新人が語る心に残る看護場面
2022.09.13 患者さんの力に
悪性リンパ腫で化学療法2クール目を行うために入院されていたAさんがいました。私は2クール目開始後7日目から受け持ちました。はじめは「便秘になっちゃった。初めて治療をしたときと同じで、また大変だ。」と少し不安そうに話していました。しかし徐々に便秘だけではなく、嘔気や倦怠感、食欲不振などの副作用も出てきました。Aさん自身も食事がとれず、思うように体が動かせない辛さから言葉も少なくなっていきました。私はAさんへ何もできないもどかしさを感じていました。

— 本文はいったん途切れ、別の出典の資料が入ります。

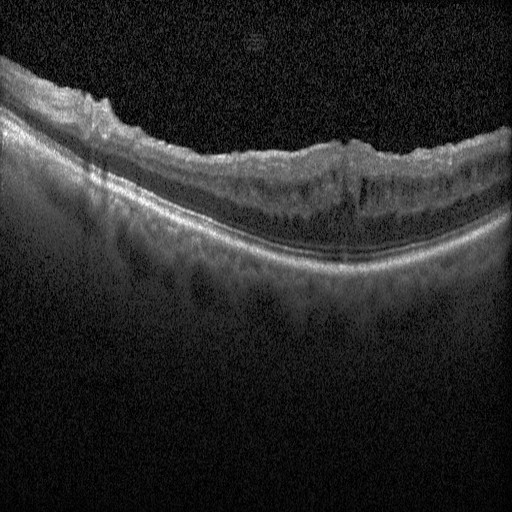 Horizontal scan through the fovea, optical coherence tomography B-scan.
Assessment: DME.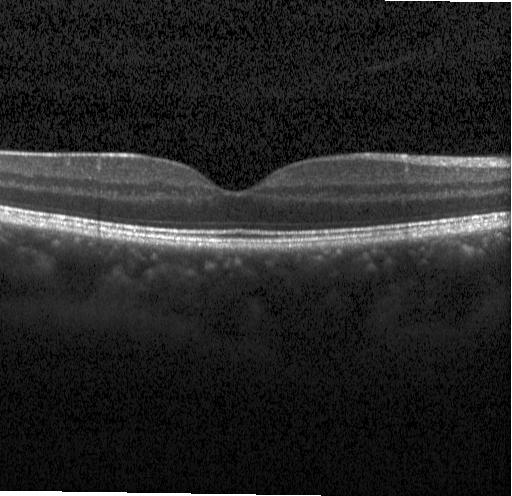

OCT scan showing neither CNV, DME, nor drusen.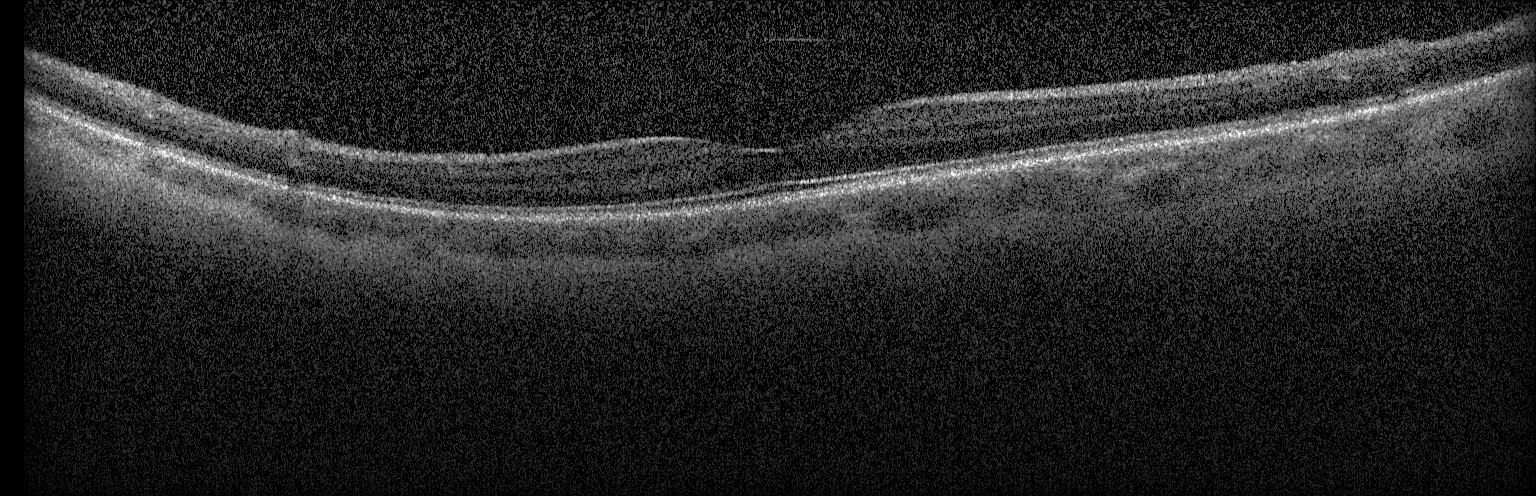 This B-scan demonstrates no evidence of choroidal neovascularization, diabetic macular edema, or drusen.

数日が経ち、夜勤でAさんを受け持ったとき、Aさんから「私が治療をしようと思ったのは、どうしても夫の17回忌まで生きていたいと思ったの。夫と二人三脚で助け合ってきて、いろんなところへ連れて行ってもらったの。私が頑張って夫に感謝を伝えたい。でもこんなに苦しいなら治療をやめて、早めに夫のところへ行ってもいいんじゃないかな、って最近思い始めたの。」と涙ぐみながら話してくれました。私はAさんが長い間こんなにも苦しんでいたなんて知らず、もっと早くその思いに耳を傾けるべきだったのではないかと思いました。その後、Aさんの体調は改善していき、退院が決まりました。退院の日、Aさんから「あのとき、話を聴いてくれてありがとう。看護師さんに話した後、少し楽になったの。もう少し頑張ってみようと思います。またよろしくね。」とおっしゃってくださいました。あの時、私はAさんの話に耳を傾けることしかできず、私の対応はAさんにとって本当に良かったのかと悩んでいました。
がんと告知され、辛い副作用に耐えながら治療する患者さんの背景にはいろんな思いがあると思います。今の思いや生きる希望を聞き、少しでも患者さんの力になれるように看護師としてできることを考えながら、関わっていきたいと思いました。